QUOTED PASSAGE:
April 17, 2017

New government regulations and outright crackdowns on drivers are threatening to choke the growth of ride-hailing apps in Southeast Asia.

The apps, a prime example of the sharing economy, were expanding rapidly in the region up until last year, thanks to the explosion of smartphone use. Demand remains strong for the innovation since subways and other forms of public transportation are under-developed in many places.

In Indonesia, local ride-hailing operator Go-Jek boasts about 30m users, a sum equal to a quarter of all domestic smartphone owners. Local media report that 20m rides per month were arranged last year through the company’s app.

Grab, a rival headquartered in Singapore, says its business, which adds motorcycles to its fleet of cars, expanded by more than 600 per cent in 2016. The company has also started operating the service on a trial basis in Myanmar, one of the less developed countries in the region.

One survey shows that 30 per cent of consumers in the Asia-Pacific region say they have used a ride-hailing app. But just as rides at a push of a button started becoming an everyday occurrence in Southeast Asia, a wave of restrictions came crashing down.

Protests by taxi drivers against ride-hailing apps have been spreading in Indonesia. Responding to pressure by the cab industry, the government announced on April 1 that it will institute within three months minimum fares and a registry for four-wheeled vehicles used by ride-hailing apps. Go-Jek, Grab and US giant Uber Technologies have strongly denounced the new rules.

GIVEN ENTRIES:
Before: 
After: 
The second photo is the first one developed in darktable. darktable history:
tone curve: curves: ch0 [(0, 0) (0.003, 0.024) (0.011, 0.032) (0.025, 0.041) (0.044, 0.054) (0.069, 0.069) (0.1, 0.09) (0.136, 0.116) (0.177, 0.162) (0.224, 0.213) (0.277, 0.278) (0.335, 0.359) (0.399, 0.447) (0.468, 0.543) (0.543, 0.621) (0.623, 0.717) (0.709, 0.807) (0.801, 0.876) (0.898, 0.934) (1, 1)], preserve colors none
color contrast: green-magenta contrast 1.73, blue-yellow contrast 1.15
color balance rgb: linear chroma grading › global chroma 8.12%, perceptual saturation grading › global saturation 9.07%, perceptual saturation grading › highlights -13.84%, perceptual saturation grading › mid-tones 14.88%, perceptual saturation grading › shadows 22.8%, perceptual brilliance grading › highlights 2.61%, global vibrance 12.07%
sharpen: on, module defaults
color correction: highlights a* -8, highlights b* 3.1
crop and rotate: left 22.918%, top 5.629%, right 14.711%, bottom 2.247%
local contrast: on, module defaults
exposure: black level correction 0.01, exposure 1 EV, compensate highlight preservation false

CHALLENGES:
1. Write out the records word for word, from their first line through the line containing "local contrast: on, module defaults", both ends included.
2. Continue the article on ride-hailing apps in Southeast Asia from where it stops.

RESPONSES TO THE TASKS:
1.
Before: 
After: 
The second photo is the first one developed in darktable. darktable history:
tone curve: curves: ch0 [(0, 0) (0.003, 0.024) (0.011, 0.032) (0.025, 0.041) (0.044, 0.054) (0.069, 0.069) (0.1, 0.09) (0.136, 0.116) (0.177, 0.162) (0.224, 0.213) (0.277, 0.278) (0.335, 0.359) (0.399, 0.447) (0.468, 0.543) (0.543, 0.621) (0.623, 0.717) (0.709, 0.807) (0.801, 0.876) (0.898, 0.934) (1, 1)], preserve colors none
color contrast: green-magenta contrast 1.73, blue-yellow contrast 1.15
color balance rgb: linear chroma grading › global chroma 8.12%, perceptual saturation grading › global saturation 9.07%, perceptual saturation grading › highlights -13.84%, perceptual saturation grading › mid-tones 14.88%, perceptual saturation grading › shadows 22.8%, perceptual brilliance grading › highlights 2.61%, global vibrance 12.07%
sharpen: on, module defaults
color correction: highlights a* -8, highlights b* 3.1
crop and rotate: left 22.918%, top 5.629%, right 14.711%, bottom 2.247%
local contrast: on, module defaults

2.
Fares charged by ride-hailing vehicles often undercut those of conventional taxis. Uber’s starting fares can be roughly half those of cabs. Under Indonesia’s new rules, each province will set their own minimum fares. That could erode the competitive advantage enjoyed by the apps.

These regulatory changes are coming into play because the taxi industry, a powerful political interest, is threatened by the ride-hailing revolution. Earnings at taxi companies have been on a downward spiral since the advent of the apps. Blue Bird, which runs the largest fleet in the nation with more than 30,000 cabs, saw its net profit dive 38 per cent in the year ended last December, with sales dropping 12 per cent.

Friction between ride-hailing businesses and traditional taxi companies is growing in other Asian countries as well. Since March, Thai authorities have started cracking down on drivers who use personal vehicles to transport people who arranged the rides through apps.

“The apps are not illegal in themselves, just the use of personal vehicles,” said a senior transport official.

Public opinion has favoured the ride-hailing companies, and Uber collected signatures from more than 40,000 supporters in an online petition.

Riding taxis in certain Asian countries can be a complicated affair. Fares are often negotiated on the spot due to the lack of meters, and drivers can arbitrarily refuse customers. Ride-hailing apps are attracting a growing customer base because the fares are far more certain, as well as cheaper.

Regulation of the ride-hailing industry varies widely throughout the globe. Clicking for rides is allowed in the US, the home base of Uber and Lyft. But that service is banned in some European nations after pushback by taxi companies.

In many Asian countries and jurisdictions, ride-hailing apps are stuck in legal limbo, at the whim of state authorities, such as those in Thailand and Indonesia, creating a cloud of uncertainty around their use.

Ride-hailing operators are searching for ways to cope with the tightened restrictions. In Indonesia, two-wheel taxis are seen as a loophole since they are exempt from legislation both already on the books and forthcoming.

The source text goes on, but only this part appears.